→ TASK DIRECTIONS
For this exercise, reproduce the entries below exactly, but only from the line containing "index tip: (535, 500)" through the line containing "thumb cmc: (584, 508)", both included.

[Per-instance keypoint data]

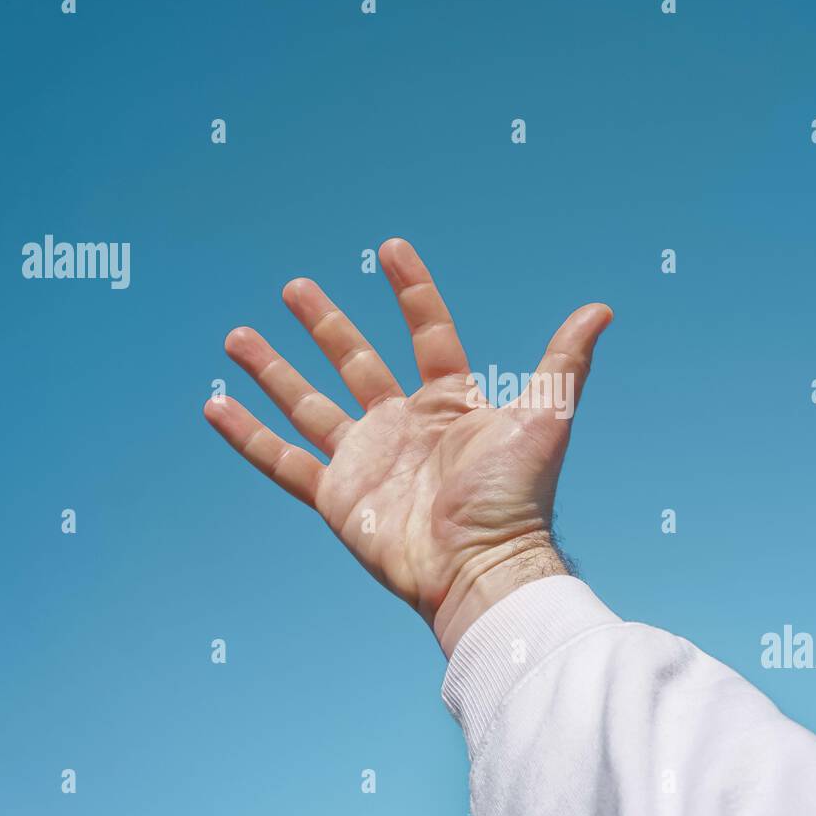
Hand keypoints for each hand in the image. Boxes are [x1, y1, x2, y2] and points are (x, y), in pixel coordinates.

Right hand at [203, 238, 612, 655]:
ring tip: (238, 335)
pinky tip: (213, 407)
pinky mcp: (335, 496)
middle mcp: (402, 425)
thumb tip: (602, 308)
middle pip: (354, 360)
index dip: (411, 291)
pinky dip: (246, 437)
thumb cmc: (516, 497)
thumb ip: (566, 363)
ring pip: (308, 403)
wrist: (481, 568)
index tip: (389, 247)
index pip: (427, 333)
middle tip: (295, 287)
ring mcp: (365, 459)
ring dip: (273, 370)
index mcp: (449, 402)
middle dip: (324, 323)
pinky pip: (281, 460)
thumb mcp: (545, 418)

--

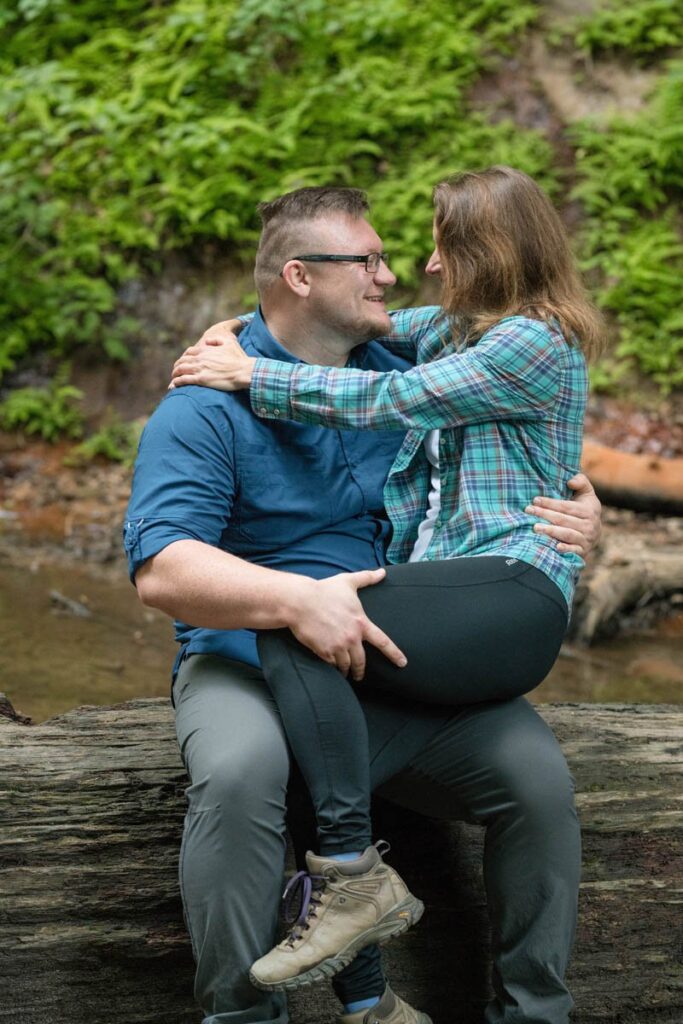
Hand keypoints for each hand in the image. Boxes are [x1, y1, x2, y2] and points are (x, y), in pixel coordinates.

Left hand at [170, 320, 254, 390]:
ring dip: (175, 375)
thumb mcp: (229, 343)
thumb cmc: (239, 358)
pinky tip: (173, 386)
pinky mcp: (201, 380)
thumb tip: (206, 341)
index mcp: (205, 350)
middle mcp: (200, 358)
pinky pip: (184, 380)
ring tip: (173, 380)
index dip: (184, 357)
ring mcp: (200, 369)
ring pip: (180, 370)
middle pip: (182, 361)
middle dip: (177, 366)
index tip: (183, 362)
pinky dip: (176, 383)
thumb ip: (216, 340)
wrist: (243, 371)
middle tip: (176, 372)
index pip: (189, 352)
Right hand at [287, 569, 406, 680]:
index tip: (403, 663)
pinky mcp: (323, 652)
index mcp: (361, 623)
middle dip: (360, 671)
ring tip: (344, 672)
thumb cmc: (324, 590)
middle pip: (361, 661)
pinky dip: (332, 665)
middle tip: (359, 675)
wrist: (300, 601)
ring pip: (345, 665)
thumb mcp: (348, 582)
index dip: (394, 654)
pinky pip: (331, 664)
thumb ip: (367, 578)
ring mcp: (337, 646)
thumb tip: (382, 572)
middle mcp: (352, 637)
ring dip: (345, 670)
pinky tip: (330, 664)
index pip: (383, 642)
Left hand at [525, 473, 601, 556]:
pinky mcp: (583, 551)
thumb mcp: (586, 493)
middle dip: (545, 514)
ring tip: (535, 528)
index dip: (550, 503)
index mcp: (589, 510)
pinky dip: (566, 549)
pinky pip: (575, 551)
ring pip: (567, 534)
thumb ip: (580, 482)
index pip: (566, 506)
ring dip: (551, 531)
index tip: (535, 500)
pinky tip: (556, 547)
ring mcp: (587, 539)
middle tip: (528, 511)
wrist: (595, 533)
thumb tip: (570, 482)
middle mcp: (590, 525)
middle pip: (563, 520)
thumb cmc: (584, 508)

→ RESPONSE BELOW
index tip: (535, 500)
pinky tip: (556, 547)
ring mcp: (587, 539)
middle tip: (528, 511)
wrist: (595, 533)
thumb tip: (570, 482)
middle mcp: (590, 525)
middle pip: (563, 520)
thumb cmc: (584, 508)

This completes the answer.